The task: For the records below, give the number of lines that include the string "patients". Nothing else belongs in the answer.

Records from a collection:
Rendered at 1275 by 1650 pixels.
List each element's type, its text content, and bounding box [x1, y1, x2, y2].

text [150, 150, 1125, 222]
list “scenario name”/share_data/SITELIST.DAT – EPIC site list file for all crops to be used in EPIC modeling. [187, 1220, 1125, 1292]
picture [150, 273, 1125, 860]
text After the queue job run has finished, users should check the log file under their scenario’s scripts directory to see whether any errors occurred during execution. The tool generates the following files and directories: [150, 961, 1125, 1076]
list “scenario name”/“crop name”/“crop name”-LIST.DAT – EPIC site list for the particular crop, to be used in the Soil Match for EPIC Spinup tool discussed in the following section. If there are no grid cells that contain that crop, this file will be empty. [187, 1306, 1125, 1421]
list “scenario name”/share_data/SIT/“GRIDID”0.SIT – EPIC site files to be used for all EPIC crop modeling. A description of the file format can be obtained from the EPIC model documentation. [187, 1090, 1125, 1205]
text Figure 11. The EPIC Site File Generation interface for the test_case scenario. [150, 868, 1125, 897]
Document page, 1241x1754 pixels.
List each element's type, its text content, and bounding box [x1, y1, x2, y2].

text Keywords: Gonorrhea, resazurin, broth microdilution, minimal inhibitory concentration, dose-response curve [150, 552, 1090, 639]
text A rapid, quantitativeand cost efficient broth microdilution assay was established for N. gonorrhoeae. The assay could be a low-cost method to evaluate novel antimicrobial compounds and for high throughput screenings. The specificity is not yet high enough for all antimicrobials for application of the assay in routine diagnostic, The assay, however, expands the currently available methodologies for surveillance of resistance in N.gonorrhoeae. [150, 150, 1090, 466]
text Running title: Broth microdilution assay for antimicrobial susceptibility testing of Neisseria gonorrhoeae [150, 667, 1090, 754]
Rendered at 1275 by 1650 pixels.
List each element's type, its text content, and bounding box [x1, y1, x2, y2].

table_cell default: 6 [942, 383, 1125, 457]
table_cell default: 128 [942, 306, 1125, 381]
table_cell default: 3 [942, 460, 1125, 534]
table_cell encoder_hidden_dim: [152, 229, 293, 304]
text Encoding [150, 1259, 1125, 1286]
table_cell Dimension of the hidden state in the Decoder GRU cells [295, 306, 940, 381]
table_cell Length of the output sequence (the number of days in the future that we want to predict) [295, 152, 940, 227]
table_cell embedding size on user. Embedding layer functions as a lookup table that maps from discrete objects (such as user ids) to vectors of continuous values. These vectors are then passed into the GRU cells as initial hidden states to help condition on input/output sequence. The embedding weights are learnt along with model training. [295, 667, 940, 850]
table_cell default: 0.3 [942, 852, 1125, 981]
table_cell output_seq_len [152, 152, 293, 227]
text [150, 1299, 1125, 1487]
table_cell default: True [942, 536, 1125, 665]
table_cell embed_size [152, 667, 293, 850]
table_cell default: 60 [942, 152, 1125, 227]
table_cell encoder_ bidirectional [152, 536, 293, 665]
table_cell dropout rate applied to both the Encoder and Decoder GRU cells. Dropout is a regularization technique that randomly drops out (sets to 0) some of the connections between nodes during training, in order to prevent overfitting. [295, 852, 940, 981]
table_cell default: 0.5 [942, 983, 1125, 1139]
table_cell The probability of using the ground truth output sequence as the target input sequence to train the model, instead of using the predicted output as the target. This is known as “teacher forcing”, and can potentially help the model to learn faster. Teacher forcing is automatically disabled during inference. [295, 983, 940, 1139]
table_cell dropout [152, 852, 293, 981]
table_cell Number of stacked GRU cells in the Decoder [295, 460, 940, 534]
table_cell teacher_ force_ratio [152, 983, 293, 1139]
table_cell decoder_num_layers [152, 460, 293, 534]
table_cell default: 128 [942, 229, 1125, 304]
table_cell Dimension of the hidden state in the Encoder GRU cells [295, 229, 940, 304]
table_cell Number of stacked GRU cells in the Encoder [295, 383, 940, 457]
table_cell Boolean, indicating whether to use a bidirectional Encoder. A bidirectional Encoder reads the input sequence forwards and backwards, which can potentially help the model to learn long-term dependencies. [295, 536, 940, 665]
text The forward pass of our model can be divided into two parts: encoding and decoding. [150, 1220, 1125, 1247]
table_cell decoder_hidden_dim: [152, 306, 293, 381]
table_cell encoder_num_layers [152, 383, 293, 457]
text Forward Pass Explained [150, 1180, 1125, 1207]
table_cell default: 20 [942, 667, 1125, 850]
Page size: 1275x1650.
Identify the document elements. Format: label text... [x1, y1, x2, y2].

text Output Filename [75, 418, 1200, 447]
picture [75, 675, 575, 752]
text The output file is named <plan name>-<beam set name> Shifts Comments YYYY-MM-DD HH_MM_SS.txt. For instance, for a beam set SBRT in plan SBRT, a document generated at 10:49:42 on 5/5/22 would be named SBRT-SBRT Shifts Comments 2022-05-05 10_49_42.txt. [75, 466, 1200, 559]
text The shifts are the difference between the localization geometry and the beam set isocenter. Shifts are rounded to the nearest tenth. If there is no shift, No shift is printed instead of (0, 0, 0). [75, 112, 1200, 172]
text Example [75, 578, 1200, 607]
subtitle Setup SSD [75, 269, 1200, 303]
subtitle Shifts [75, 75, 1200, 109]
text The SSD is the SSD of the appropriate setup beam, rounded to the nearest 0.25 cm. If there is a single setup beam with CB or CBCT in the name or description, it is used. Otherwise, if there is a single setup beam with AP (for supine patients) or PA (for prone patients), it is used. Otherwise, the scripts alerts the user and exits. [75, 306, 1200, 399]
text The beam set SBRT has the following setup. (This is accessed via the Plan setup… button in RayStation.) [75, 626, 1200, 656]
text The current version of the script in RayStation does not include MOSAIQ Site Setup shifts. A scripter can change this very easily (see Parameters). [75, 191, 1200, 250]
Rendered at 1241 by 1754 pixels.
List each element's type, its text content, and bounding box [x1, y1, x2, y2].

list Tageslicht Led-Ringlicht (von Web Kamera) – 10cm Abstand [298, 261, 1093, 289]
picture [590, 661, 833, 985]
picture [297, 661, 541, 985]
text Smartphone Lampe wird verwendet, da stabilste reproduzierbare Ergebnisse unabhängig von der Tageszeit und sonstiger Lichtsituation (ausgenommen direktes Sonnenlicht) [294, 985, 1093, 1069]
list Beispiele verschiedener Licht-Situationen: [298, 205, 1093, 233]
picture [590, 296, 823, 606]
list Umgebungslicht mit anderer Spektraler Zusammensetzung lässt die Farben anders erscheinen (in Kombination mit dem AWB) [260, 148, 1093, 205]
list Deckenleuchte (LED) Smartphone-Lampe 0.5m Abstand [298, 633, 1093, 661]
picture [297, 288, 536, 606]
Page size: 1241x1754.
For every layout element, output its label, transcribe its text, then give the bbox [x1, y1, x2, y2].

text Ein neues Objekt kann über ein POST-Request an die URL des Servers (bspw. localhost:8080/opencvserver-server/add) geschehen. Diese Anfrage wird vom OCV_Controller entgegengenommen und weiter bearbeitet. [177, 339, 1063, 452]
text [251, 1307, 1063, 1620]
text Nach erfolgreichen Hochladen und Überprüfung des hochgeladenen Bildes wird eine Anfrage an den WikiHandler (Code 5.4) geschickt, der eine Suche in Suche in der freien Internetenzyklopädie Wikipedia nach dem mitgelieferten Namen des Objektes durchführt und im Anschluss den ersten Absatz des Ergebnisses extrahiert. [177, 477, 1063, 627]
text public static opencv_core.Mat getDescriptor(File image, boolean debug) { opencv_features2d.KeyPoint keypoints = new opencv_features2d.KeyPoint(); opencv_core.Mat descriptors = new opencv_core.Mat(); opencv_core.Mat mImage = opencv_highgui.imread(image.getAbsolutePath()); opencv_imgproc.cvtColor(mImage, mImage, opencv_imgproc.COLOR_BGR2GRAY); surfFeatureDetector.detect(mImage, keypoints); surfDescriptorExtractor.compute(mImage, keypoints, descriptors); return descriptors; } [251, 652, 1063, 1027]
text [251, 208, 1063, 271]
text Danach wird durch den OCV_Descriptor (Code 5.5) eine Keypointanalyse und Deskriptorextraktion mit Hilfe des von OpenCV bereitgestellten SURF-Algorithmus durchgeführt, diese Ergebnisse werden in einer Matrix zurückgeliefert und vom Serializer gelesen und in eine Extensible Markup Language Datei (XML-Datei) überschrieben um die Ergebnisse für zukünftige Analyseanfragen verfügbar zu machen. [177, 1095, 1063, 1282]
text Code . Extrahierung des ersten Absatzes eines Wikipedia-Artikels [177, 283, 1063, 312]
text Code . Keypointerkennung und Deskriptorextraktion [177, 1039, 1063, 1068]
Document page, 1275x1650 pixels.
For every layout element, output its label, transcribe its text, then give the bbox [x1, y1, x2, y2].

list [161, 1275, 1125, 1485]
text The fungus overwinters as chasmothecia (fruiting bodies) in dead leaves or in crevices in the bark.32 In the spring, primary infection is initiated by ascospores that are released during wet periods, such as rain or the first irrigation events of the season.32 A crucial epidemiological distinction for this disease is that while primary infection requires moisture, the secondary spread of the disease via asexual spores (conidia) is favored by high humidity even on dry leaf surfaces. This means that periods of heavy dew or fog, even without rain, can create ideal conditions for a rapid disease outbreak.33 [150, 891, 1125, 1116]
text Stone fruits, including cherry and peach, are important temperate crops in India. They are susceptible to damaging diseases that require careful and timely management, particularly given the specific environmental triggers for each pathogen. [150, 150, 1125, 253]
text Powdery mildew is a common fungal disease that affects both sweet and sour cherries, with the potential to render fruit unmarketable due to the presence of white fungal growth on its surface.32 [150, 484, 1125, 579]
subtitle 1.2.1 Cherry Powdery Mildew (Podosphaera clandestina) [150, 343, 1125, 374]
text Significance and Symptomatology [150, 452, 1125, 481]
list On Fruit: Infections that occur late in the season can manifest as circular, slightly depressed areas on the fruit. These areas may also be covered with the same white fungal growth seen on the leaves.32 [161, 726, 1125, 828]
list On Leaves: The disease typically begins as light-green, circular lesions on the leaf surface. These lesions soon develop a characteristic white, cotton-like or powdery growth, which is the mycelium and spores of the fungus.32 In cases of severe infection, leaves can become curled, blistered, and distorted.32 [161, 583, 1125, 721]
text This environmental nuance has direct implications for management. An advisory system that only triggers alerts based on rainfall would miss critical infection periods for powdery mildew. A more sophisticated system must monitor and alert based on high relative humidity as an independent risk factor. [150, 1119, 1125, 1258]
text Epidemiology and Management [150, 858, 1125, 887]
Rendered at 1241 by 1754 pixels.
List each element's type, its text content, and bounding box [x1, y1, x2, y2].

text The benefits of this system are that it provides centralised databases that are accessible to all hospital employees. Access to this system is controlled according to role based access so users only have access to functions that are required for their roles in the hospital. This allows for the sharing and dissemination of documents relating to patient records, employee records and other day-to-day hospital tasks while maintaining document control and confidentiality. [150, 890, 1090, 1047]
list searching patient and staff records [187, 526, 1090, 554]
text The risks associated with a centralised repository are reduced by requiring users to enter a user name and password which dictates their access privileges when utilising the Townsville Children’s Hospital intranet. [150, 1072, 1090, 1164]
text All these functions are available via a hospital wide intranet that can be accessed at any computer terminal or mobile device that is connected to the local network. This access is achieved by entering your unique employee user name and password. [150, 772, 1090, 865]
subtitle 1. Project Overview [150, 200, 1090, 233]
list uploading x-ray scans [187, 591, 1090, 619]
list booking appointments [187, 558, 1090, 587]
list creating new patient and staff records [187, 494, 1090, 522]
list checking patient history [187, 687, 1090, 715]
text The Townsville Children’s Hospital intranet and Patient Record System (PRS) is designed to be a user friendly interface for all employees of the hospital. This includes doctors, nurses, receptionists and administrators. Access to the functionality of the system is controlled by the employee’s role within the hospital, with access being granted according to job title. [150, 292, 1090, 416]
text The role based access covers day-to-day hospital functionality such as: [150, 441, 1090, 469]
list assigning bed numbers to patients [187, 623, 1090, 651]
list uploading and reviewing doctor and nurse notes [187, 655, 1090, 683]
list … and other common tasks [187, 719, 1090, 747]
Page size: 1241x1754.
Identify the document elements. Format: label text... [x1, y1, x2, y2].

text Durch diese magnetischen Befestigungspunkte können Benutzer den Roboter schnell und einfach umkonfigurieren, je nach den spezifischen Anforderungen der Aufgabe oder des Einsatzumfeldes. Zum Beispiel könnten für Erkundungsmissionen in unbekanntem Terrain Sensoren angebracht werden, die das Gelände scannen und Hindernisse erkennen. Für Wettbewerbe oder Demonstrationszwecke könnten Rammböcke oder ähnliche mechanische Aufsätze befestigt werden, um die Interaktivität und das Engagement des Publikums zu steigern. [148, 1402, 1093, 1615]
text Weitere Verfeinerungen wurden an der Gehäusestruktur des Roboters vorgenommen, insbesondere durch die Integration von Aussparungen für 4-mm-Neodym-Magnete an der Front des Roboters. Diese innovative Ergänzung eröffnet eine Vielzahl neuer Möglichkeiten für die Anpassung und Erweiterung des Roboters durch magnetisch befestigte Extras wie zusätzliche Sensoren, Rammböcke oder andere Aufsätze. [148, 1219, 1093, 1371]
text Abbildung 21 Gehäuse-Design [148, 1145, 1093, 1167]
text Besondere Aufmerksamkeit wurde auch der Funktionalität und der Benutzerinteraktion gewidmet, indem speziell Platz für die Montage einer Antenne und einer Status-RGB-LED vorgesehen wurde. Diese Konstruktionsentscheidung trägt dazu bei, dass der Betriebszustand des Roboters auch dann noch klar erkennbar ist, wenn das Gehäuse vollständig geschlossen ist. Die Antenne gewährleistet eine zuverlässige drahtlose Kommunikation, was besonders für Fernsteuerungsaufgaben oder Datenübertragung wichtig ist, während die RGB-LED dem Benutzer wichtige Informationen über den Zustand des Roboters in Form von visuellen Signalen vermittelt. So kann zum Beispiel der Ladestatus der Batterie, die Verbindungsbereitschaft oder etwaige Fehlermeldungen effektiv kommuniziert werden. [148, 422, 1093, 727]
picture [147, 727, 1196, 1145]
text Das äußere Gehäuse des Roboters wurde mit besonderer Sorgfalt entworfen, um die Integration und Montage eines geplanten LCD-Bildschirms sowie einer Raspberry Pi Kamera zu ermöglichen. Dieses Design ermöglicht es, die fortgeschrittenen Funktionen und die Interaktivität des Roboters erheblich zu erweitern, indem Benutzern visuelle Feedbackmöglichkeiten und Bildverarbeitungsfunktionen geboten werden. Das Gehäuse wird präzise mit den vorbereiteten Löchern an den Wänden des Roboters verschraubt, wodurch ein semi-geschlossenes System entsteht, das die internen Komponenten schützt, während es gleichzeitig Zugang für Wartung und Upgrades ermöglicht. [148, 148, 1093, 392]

Solution to this exercise: 2